Contraception
First Line Drugs
- PLAN B (G03AC03)
- DOM-MEDROXYPROGESTERONE 10MG (G03DA02)
- NORGESTREL/ETHINYL ESTSRADIOL ()
Second Line Drugs
- MICRONOR TABLETS 28-DAY (G03AC01)
Reference
Comments/Instructions
1. Prophylaxis
i. Oral contraception combination (estrogen and progestin). See chart in Contraception, oral - combination therapy.
OR
ii. Levonorgestrel implant 6 x 36 mg capsules; replace every 5 years $450.00/kit
OR
iii. Intramuscular progesterone
medroxyprogesterone 150 mg IM, every 3 months $13.96/3 months
OR
iv. Intrauterine devices (IUDs)
progesterone device replace annually $25-50 (approx.)

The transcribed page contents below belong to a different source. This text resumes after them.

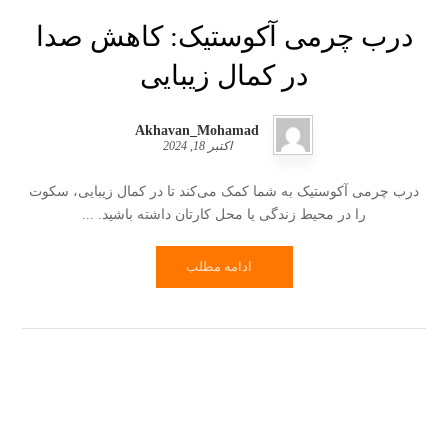
درب چرمی آکوستیک: کاهش صدا
در کمال زیبایی
Akhavan_Mohamad
اکتبر 18, 2024
درب چرمی آکوستیک به شما کمک می‌کند تا در کمال زیبایی، سکوت
را در محیط زندگی یا محل کارتان داشته باشید. ...
ادامه مطلب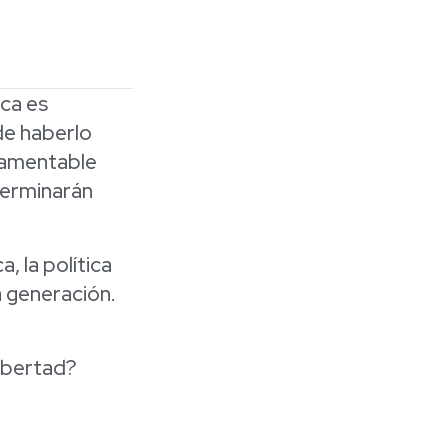
ca es
de haberlo
 lamentable
terminarán
, la política
a generación.
ibertad?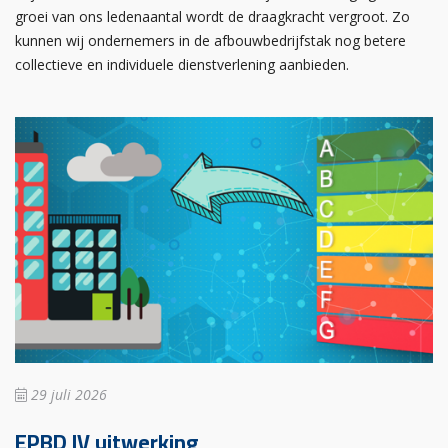
groei van ons ledenaantal wordt de draagkracht vergroot. Zo
kunnen wij ondernemers in de afbouwbedrijfstak nog betere
collectieve en individuele dienstverlening aanbieden.
29 juli 2026
EPBD IV uitwerking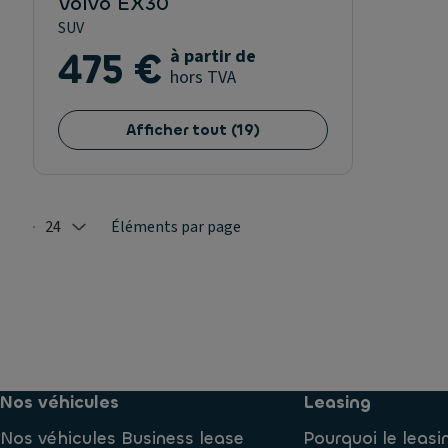
Volvo EX30
SUV
475 €
à partir de
hors TVA
Afficher tout
(
19
)
24
Éléments par page
Selected: 24
Nos véhicules
Leasing
Nos véhicules Business lease
Pourquoi le leasi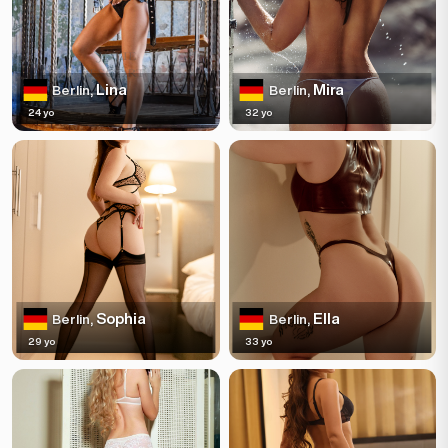
Lina
Mira
Berlin,
Berlin,
24 yo
32 yo
Sophia
Ella
Berlin,
Berlin,
29 yo
33 yo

or copper device replace every 2 years $25-50 (approx.)
OR
2. Barrier contraception
Six methods of contraception used only during coitus: spermicide, male condoms, female condoms, sponges, diaphragms and cervical caps. The last two methods require an office visit for fitting.
i. Post-coital
norgestrel/ethinyl estradiol 1.0 mg/100 µg (2 tablets) as soon as possible after intercourse and 2 tablets 12 h later $11.55/pkg
Second-line therapies:
Prophylaxis
Oral contraception, progestin
norethindrone 0.35 mg $12.21/month
Additional instructions and notes
-Approximate failure rates for the various methods in actual use are: levonorgestrel implant 0.09%; intramuscular progesterone 0.3%; copper IUD 0.8%; progesterone IUD 2%; oral contraceptives (all types) 3%; condom 12%; diaphragm 18%; cervical cap 18%; spermicides 21%; female condom 21%; sponge 24%.
-Oral contraceptives containing only progestin have a higher failure rate.
-Candidates for progestin-only contraceptives are women who have hypertension, migraine headaches or cardiovascular risk factors that are relative contraindications to the use of combined oral contraceptives.
-To minimize the risk of adverse cardiovascular effects, prescribe oral contraceptives containing 35 µg of estrogen or less and a low dose of a progestin.
-Patients considered for IUDs should be parous, monogamous women, who are not at increased risk for pelvic inflammatory disease.
-Natural family planning has a high failure rate, is time consuming and offers no protection against sexually transmitted diseases.
-Begin postcoital therapy within 72 h of intercourse after establishing the absence of pre-existing pregnancy.
-Anti-emetics should be used in conjunction with postcoital therapy.
-Patients should have a pregnancy test 1 week after postcoital therapy.
-The failure rate for postcoital therapy is about 25%.